I'm all for shitting on Musk but this is a very poor comparison. The Starship is very much still being developed and failures are expected. The Falcon 9 rocket is what is currently used to launch LEO satellites into orbit. From wikipedia:

As of 24 May 2025, rockets from the Falcon 9 family have been launched 490 times, with 487 full mission successes, three failures, and one partial failure.

I'd say they're doing pretty damn well, especially since they're doing what nobody else has ever done and the first stage comes back and is reused. Also from wikipedia:

A total of 47 boosters have flown multiple missions, with a record of 28 missions by a booster. SpaceX has also reflown fairing halves more than 300 times, with some being reflown at least twenty times.

Still, fuck Elon.

[–] Prandom_returns@lemm.ee 10 points 10 months ago (1 children)

The Starship is very much still being developed and failures are expected.

Every failure is a success! We're learning! Every negative is a positive if we cheer loud enough to keep the investors happy and the nerds defending our insane waste of taxpayers' money!

Failures aren't expected, actually. What's "expected" was that crewed missions to Mars were done regularly by 2025.

Meanwhile, every orbital flight ends up in the ocean.

https://i.redd.it/e7ddqt0f5es31.png

[–] gamermanh@lemmy.dbzer0.com 10 points 10 months ago (2 children)

Failures aren't expected, actually

Every single engineer I've ever met is laughing at you

[–] Prandom_returns@lemm.ee 8 points 10 months ago (2 children)

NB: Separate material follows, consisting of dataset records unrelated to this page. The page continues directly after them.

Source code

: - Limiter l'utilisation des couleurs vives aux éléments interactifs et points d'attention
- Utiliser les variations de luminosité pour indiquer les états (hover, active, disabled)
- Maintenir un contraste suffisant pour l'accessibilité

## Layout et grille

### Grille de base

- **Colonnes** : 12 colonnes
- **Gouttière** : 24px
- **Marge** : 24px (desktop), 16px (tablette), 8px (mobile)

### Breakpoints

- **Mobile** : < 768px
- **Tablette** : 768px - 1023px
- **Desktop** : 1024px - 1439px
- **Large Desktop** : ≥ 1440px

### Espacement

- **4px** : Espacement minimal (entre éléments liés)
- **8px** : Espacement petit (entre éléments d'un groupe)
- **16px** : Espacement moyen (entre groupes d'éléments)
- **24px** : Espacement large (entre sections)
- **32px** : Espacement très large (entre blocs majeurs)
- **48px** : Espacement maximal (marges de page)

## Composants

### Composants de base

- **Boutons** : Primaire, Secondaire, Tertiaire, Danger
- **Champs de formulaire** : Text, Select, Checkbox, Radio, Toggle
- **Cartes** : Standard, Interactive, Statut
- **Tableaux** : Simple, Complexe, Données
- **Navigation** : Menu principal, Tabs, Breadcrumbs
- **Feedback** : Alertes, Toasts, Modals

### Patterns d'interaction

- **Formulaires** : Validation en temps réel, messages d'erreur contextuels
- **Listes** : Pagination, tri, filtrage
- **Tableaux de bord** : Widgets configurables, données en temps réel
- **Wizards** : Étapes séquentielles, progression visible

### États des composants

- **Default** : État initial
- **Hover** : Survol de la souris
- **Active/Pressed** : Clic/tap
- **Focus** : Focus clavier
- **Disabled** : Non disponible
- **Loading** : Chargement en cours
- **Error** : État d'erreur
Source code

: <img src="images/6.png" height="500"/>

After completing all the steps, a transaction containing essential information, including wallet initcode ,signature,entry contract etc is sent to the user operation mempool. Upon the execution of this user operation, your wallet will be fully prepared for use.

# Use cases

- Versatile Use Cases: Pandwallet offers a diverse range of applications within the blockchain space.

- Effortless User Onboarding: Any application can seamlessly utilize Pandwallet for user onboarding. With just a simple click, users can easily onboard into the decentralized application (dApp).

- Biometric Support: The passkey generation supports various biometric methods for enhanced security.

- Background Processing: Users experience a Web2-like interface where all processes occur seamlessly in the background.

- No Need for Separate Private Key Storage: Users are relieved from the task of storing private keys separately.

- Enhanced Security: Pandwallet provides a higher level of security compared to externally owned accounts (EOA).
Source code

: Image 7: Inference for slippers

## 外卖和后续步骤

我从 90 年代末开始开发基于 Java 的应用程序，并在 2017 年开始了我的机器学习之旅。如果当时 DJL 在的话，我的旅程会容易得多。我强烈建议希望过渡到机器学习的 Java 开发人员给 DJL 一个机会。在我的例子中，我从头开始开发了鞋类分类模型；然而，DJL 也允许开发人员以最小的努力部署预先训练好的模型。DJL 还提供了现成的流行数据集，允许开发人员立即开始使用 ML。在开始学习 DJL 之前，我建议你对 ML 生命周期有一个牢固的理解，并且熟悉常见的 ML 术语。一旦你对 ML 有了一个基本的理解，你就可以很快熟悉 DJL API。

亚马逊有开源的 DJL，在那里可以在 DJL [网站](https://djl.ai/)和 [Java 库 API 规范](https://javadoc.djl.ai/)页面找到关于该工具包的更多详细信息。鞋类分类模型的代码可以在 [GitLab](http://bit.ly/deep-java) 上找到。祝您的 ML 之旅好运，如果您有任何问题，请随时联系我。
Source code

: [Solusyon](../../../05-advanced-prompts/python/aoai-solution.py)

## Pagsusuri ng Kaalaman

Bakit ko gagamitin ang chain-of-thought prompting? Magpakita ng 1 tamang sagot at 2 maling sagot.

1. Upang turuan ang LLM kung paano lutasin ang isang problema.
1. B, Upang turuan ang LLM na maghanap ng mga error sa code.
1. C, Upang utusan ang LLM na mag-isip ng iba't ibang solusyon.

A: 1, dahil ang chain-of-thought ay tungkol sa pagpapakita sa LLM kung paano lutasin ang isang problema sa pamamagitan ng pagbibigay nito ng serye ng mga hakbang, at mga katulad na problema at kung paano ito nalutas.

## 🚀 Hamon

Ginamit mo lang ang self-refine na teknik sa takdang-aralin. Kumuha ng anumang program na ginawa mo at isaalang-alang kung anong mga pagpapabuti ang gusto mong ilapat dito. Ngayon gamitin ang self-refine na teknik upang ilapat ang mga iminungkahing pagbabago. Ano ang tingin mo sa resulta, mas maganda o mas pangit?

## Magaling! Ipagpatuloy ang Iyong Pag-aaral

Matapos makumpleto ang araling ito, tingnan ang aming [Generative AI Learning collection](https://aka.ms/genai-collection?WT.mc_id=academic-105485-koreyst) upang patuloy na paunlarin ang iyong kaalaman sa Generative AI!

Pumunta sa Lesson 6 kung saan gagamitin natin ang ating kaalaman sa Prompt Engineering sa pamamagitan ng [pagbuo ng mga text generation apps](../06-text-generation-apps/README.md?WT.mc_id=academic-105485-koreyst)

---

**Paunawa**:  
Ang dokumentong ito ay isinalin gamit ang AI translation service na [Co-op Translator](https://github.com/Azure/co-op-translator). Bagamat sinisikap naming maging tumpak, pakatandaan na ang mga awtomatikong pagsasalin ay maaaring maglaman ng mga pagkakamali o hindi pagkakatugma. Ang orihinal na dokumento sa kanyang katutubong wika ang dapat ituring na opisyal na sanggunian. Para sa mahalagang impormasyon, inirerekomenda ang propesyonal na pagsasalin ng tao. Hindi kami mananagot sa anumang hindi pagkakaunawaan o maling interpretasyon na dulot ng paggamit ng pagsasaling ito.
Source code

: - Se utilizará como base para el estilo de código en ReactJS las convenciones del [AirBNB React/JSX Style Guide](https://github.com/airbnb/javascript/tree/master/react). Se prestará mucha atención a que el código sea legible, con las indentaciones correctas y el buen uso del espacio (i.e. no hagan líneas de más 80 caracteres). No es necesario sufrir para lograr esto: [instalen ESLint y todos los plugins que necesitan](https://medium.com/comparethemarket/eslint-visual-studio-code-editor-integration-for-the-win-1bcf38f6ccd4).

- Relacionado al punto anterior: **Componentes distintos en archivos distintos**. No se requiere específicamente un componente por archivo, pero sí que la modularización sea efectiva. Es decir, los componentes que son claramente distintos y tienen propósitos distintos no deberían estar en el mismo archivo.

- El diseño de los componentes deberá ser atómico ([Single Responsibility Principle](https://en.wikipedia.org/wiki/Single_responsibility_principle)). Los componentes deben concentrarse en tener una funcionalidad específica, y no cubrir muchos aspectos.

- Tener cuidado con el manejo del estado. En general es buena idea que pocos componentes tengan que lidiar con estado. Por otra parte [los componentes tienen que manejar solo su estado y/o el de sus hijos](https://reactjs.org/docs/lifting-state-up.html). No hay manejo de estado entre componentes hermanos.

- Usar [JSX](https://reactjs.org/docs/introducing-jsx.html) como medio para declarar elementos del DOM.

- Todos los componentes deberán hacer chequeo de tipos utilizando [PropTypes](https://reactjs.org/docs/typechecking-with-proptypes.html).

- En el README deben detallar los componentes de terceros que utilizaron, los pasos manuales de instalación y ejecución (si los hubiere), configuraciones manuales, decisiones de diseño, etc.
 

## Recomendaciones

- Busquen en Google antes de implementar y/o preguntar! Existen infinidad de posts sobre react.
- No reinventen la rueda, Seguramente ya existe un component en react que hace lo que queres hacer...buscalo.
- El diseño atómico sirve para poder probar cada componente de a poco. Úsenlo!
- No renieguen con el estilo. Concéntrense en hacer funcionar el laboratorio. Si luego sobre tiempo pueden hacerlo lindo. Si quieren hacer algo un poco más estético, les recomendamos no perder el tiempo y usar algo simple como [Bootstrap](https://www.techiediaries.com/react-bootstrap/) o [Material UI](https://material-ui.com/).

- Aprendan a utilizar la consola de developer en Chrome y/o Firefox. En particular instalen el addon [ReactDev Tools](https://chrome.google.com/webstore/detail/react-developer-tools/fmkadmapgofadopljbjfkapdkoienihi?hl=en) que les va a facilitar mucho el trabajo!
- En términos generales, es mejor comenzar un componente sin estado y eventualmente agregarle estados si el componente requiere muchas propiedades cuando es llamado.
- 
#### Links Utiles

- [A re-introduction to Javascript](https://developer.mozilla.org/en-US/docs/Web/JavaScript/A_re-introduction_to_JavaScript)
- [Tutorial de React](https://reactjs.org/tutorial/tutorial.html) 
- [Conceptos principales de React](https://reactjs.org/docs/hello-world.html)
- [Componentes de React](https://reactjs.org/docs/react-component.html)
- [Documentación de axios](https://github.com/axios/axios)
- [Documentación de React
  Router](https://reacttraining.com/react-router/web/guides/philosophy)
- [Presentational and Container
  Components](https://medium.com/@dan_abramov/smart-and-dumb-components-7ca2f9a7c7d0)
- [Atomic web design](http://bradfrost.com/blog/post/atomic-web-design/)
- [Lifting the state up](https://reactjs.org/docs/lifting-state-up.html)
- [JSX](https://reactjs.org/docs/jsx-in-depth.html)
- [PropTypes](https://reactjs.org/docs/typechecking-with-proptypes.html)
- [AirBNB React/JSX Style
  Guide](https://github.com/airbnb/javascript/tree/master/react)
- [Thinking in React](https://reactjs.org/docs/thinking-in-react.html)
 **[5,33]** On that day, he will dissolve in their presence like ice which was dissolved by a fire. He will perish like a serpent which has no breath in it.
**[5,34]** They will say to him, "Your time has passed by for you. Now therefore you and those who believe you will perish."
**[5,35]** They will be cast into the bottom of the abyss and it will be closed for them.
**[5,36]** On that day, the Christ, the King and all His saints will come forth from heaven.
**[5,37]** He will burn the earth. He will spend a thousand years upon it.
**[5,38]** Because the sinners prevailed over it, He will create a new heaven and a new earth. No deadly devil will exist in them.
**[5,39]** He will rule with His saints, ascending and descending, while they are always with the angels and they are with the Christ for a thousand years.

Yeah, tell that to the people who engineer lifts, bridges, or literally anything that might end up costing lives.

Aw this bridge collapsed? That's expected, we'll improve next time!

As aa mech engineer, I can tell you, that anything that's worth engineering has a safety factor of 2.5-3, has a carefully predicted lifespan and maintenance cycles, and is 100% not expected to fail. A failure is always a failure, unless its specific purpose is to fail.

Sending a rocket to space and seeing half of its rockets not fire is not an "expected failure".

[–] pahlimur@lemmy.world 11 points 10 months ago

Safety factor on something like a rocket is much smaller. More like 1.2-1.5. Weight is so important in any sort of flight that the safety factor is reduced.

Lower safety factors don't explain the rockets abysmal failure rate though. Its a total POS by any measure.

[–] pahlimur@lemmy.world 5 points 10 months ago (1 children)

Am mechE. This is an unacceptable failure rate. It means they are several years away from manned flights on these rockets. It's a complete failure of a project currently.

[–] mojofrododojo@lemmy.world 8 points 10 months ago

considering the growing footprint spaceX represents to national launch priorities, they should be nationalized imho.

keep them independent enough to maintain development but get musk out of the decision tree entirely.